Nous l’avions écrit ainsi dans notre magazine de présentation des Jeux, L’Esprit du Judo n°93, actuellement en vente : « Il n’a jamais rencontré certains cadors de la catégorie (Takato, Smetov) et a perdu contre les autres (Mshvidobadze, Chkhvimiani), mais ce combattant naturel au style audacieux et ouvert a encore passé un cap, et sait forcer la chance ». Il n’aura finalement pas eu besoin de rencontrer les uns, ni de battre les autres, pour réaliser un formidable exploit, pour forcer sa chance, comme nous le pressentions, au moment où il fallait le faire, au jour dit. Il est tout simplement devenu — en battant tout de même, entre autres, le champion d’Europe et médaillé mondial espagnol Garrigos et le dernier vainqueur du Master, le Coréen Kim Won Jin — le premier médaillé olympique français de la catégorie des super-légers depuis Thierry Rey en 1980. Géorgien d’origine passé par Le Havre où il obtient le statut de réfugié politique – joli symbole ­— grâce à son club de l’époque le JC Perrey-Guerrier et au Maire de la ville Edouard Philippe, licencié, comme le fut Teddy Riner, au club de Bolivar à Paris, puis au JC Grand Rouen, avant de rejoindre le groupe de haut niveau de Sucy, Luka Mkheidze aura fait plaisir à beaucoup de monde aujourd’hui, à commencer par les supporters français qui ne donnaient pas beaucoup de potentiel de médailles à cette équipe de France masculine, sinon par le géant Teddy Riner.

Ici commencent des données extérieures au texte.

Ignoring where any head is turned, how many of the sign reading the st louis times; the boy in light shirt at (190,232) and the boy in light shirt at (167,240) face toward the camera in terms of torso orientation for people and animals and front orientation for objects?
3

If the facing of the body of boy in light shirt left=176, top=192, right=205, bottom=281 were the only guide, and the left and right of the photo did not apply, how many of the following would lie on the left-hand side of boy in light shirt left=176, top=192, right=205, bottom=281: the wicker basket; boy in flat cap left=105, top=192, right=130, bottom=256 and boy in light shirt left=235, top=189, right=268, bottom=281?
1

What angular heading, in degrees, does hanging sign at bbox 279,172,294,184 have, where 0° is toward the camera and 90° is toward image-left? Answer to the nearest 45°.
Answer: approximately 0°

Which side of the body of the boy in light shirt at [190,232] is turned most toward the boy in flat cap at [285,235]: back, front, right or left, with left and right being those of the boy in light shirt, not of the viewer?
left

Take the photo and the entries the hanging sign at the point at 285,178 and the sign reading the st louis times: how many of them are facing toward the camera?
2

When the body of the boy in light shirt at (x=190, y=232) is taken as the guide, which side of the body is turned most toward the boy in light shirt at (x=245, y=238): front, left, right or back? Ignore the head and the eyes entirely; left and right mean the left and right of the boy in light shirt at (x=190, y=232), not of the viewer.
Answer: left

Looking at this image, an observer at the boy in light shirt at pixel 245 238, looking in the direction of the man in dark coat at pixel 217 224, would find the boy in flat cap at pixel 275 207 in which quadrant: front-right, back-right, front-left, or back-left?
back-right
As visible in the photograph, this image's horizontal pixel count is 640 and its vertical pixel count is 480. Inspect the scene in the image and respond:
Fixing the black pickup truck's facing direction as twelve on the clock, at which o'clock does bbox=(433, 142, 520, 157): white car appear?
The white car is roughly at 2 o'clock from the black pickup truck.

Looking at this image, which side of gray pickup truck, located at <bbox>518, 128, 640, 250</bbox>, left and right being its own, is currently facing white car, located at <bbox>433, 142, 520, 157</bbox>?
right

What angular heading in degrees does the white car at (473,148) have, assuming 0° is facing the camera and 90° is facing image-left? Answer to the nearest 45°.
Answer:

Malgré l’échec de Shirine Boukli ce matin, cette première journée, au-delà même du parcours personnel formidable de notre -60kg, ouvre une toute nouvelle perspective, au bon moment, à ce groupe trop souvent humilié. C’est un renouveau global qui se dessine avec cette médaille de bronze, la cinquantième du judo français (si on ne compte pas celles des filles en démonstration à Séoul), qu’il fallait aller chercher au moment où la déception d’une finale évanouie semblait menacer tous nos espoirs. Nous verrons de quoi demain sera fait, mais il est peu probable que cette réussite consistante, significative de la qualité du travail accompli, ne soit pas annonciatrice d’autre chose. En attendant, on peut savourer. Pour aller plus loin, retrouvez ici le débrief de son coach Daniel Fernandes.

Le Japon tourne rond

Nous annoncions aussi une première journée décisive pour lever une inconnue : le Japon était-il parvenu à maintenir le cap de sa préparation pendant cette période troublée et troublante ? Quelques signes semblaient montrer l’inverse, notamment le flottement de son équipe « bis » engagée à Budapest. Il faut croire qu’elle n’avait pas eu la priorité dans la préparation : si il faut en croire l’autorité déployée par les deux légers du jour, Naohisa Takato et Funa Tonaki, malgré l’échec de cette dernière en finale, le Japon est plus que près pour son rendez-vous. Les deux combattants de la journée se sont montrés ultra performants sur le plan physique, lucides et forts malgré l’adversité à laquelle ils ont été confrontés tous les deux. Sans vendre la peau de l’ours, la réussite du judo japonais sur ses Jeux olympiques est très bien engagée. La famille Abe peut quasiment conclure dès demain la question.
Il aura fallu beaucoup de force mentale et physique à une combattante venue du lointain Kosovo pour être la seule à enrayer cette puissance asiatique globale, et surtout la machine japonaise en marche. Distria Krasniqi apporte le second titre olympique de l’histoire kosovare, le second venu par le judo. Demain Majlinda Kelmendi pourra s’appuyer sur la performance de sa cadette pour tenter de rééditer son exploit de 2016, l’année où elle avait amené le premier. La Japonaise Uta Abe, la Française Amandine Buchard feront en sorte que ce ne soit pas le cas, et que la dynamique engagée par le Japon, par la France, se renforce encore.